Mt. Juliet youth has wish granted

Angie Mayes • Jan 29, 2018 at 4:06 PM

Among the presence of Obie Wan Kenobi and storm troopers from the hit movie series, Star Wars, on Saturday night, Mt. Juliet youngster Gabe Anderson was granted a long-time wish.

The Make-A-Wish child was told in front of 500 Make-A-Wish supporters at the Country Music Hall of Fame he and his family were going to Disney World. The Star Wars characters are part of the Disney family.

Anderson did not know about the surprise and simply thought he was there to enjoy the evening.

“I’m super excited,” he said after the announcement. “I did not expect it at all. I didn’t know why the [Star Wars characters] were here. I just thought they were here to entertain.”

Anderson’s mother, Beth, said they do not know when they will go at this time, but the trip will mean “a week away without thinking of doctors and hospitals and sickness and just have fun.”

Anderson has lymphoma and is undergoing treatment. According to Beth Torres, president and CEO of Make-A-Wish Middle Tennessee, the granted wish is not just a gift, it is part of the treatment.
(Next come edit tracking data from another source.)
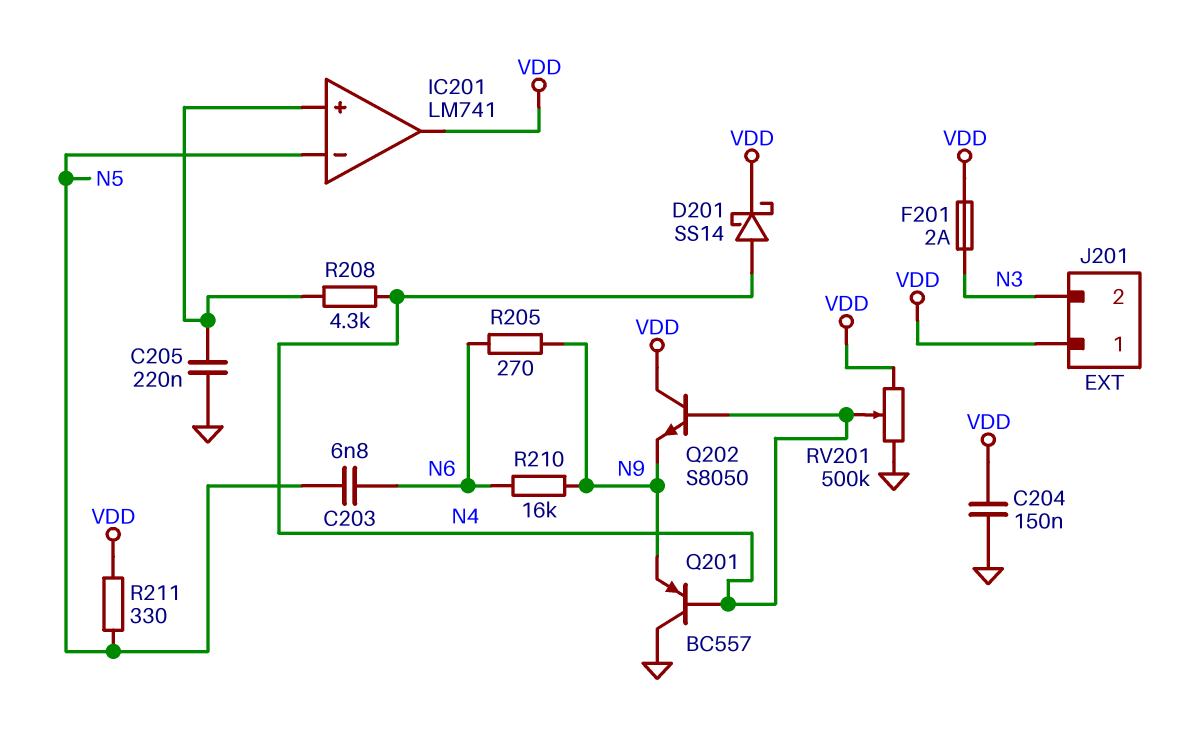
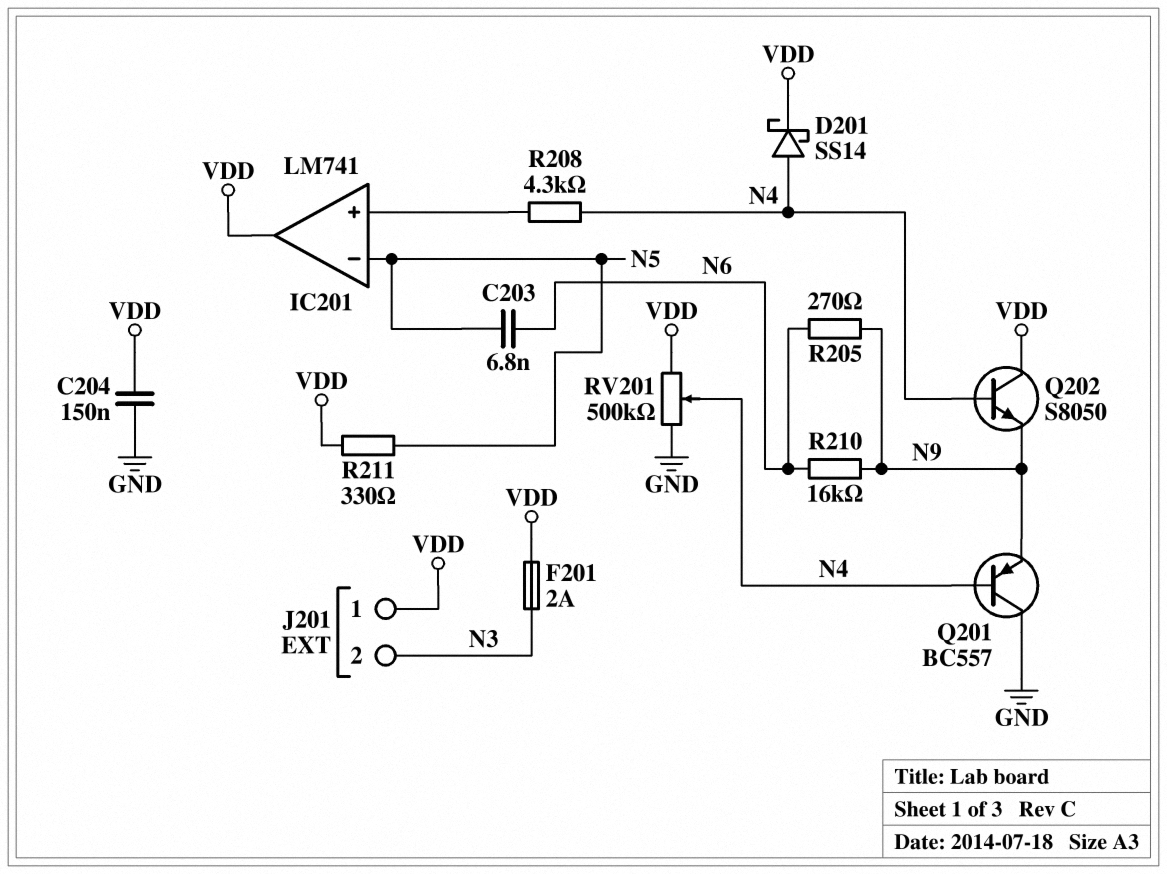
C205: 220nF (GND, IC201/in+) -> none

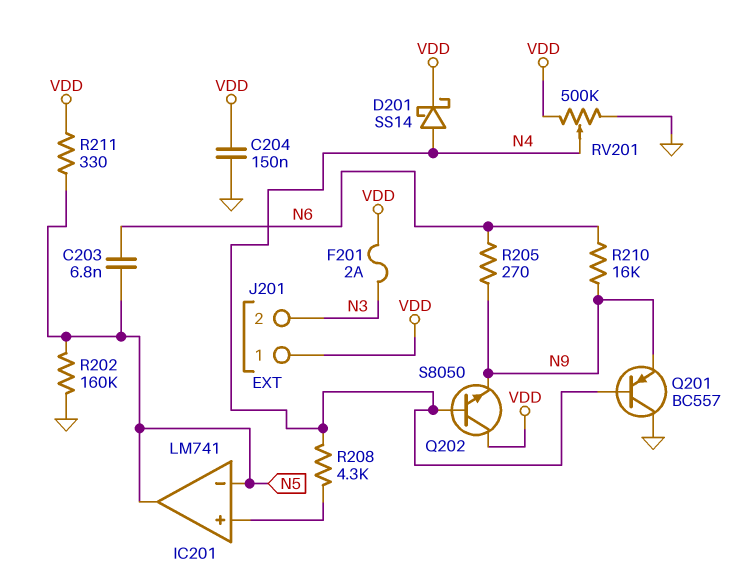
IC201 pin out: VDD -> N5
R202: none -> 160k (GND, N5)

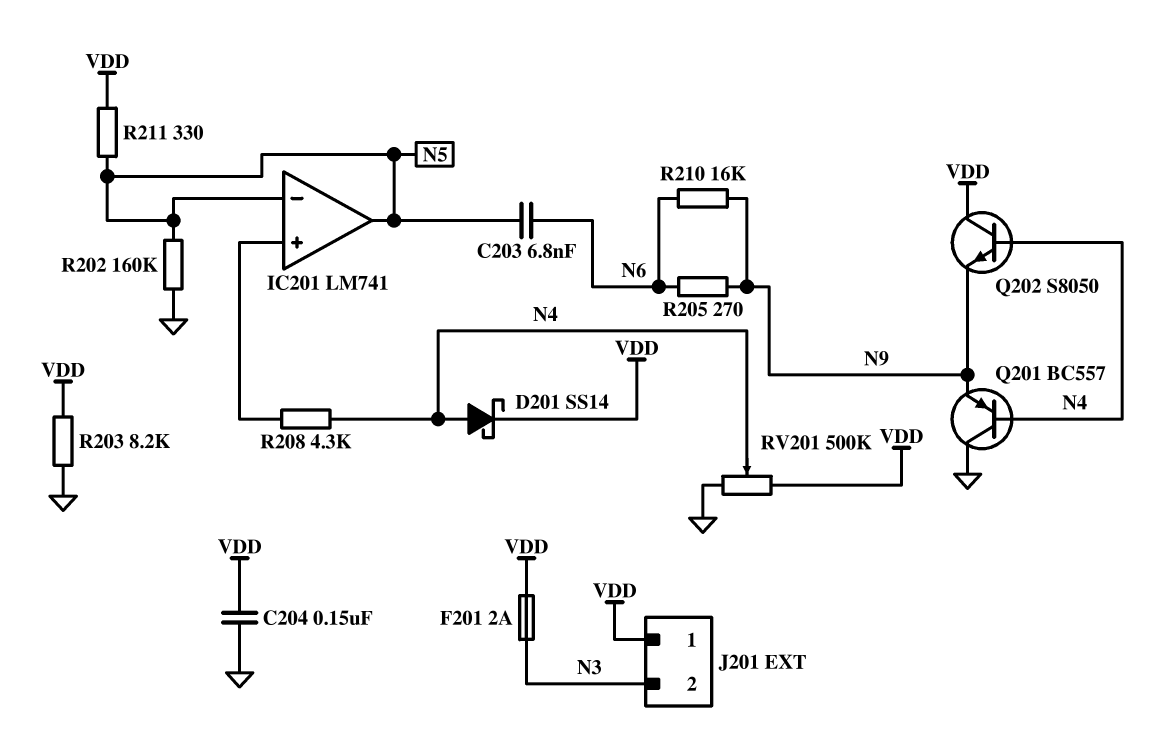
R203: none -> 8.2k (GND, VDD)

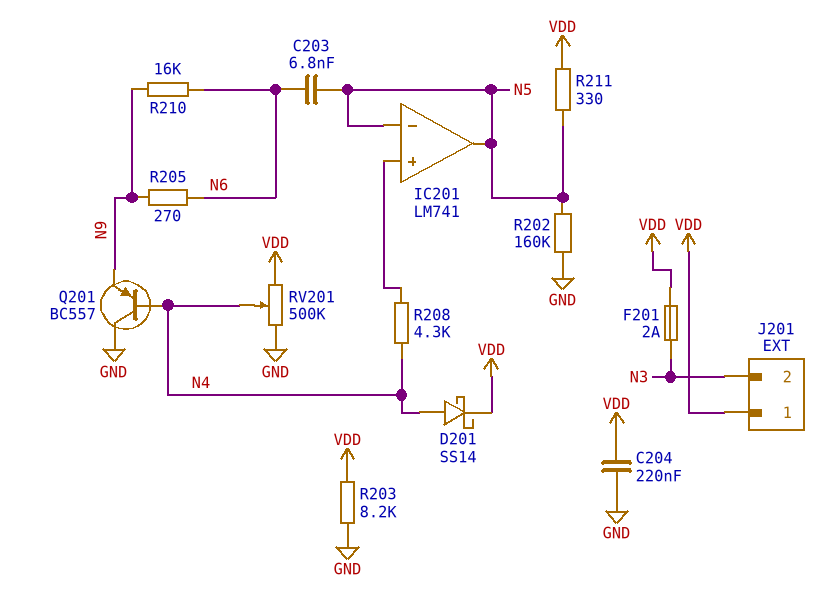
C204: 150nF (GND, VDD) -> 220nF (GND, VDD)
Q202: NPN S8050 (B N4, C VDD, E N9) -> none

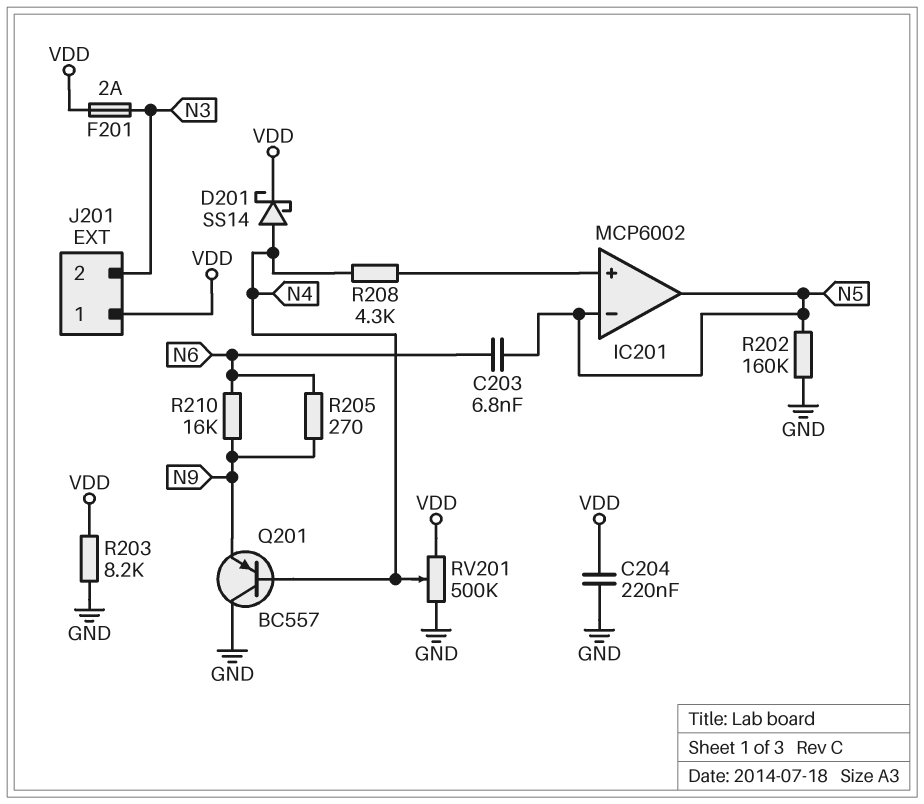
IC201: LM741 -> MCP6002
R211: 330 (N5, VDD) -> none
Mt. Juliet High School senior Jalan Sowell, who had his wish granted in the past, served as one of the evening’s emcees.

A condition called chronic pulmonary embolism all but ended the football playing career of the Mt. Juliet High School senior. CPE is the clotting of an artery in the lungs which has traveled from elsewhere in the body through the bloodstream. Blood-thinning medication treats the condition, but it kept Sowell from seeing most action on the field.

Sowell committed to the University of Memphis where he’ll be a student-coach and major in either sports management or communications.
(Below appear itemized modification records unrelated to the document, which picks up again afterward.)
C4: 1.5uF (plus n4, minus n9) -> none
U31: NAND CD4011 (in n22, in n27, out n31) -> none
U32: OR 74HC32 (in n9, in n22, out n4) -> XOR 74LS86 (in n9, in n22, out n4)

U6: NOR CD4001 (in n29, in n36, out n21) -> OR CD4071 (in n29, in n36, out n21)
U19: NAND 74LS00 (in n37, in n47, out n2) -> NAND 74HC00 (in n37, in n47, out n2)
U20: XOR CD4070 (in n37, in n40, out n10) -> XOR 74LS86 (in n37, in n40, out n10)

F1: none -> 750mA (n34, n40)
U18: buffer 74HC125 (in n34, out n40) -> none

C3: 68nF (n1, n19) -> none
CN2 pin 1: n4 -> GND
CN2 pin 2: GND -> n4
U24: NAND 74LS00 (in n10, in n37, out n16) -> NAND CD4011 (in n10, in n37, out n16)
Sowell got some first-hand experience in the field through an internship of sorts with ESPN. He was involved in post-production work last summer in Bristol, Conn. on his story, which aired in July on SportsCenter.

The “My Wish” series is part of a partnership with the Make-A-Wish foundation, which grants the wishes of children with life-threatening medical conditions.

“Vanderbilt turned my name in, and [Make-A-Wish] contacted me,” Sowell said at the time. “Instead of meeting a famous athlete or person, I wanted to share my story to inspire others to never give up.

“I did an interview. They sent it to ESPN and everything went from there.”

ESPN went to Cookeville to film the segment during Mt. Juliet’s appearance in a 7-on-7 passing league tournament at Tennessee Tech’s Tucker Stadium. Sowell wasn’t just interviewed, he was also heavily involved in the production of the feature.

Sowell was also made an honorary captain for the Music City Bowl in December.

The Middle Tennessee chapter, which serves 38 counties that extend from the Tennessee River to the Cumberland Plateau, has granted 1,600 wishes since its inception. There are 200 children on the list, which will soon get their wishes granted.

The evening was a fundraiser for the organization and included a silent auction, which offered signed items, a VIP night at the upcoming Nashville Justin Timberlake concert, wine and more. Organizers raised $314,000 during the evening.

“What a wonderful evening,” said Make-A-Wish Middle Tennessee president and CEO Beth Torres. “We know when a wish is granted, a child replaces fear with confidence, sadness with joy and anxiety with hope. Right now, more than 200 local children are waiting for their wishes. It takes a community of support like Red Light Management, Crowe Horwath, our other sponsors and [Saturday night’s] participants to create life-changing wishes for children with critical illnesses. We are incredibly grateful to all the donors, wish families and celebrities who came together to raise $314,000 for wish kids in Middle Tennessee.”

The evening included performances by country music artists Lee Greenwood, Maggie Rose and Tim Rushlow.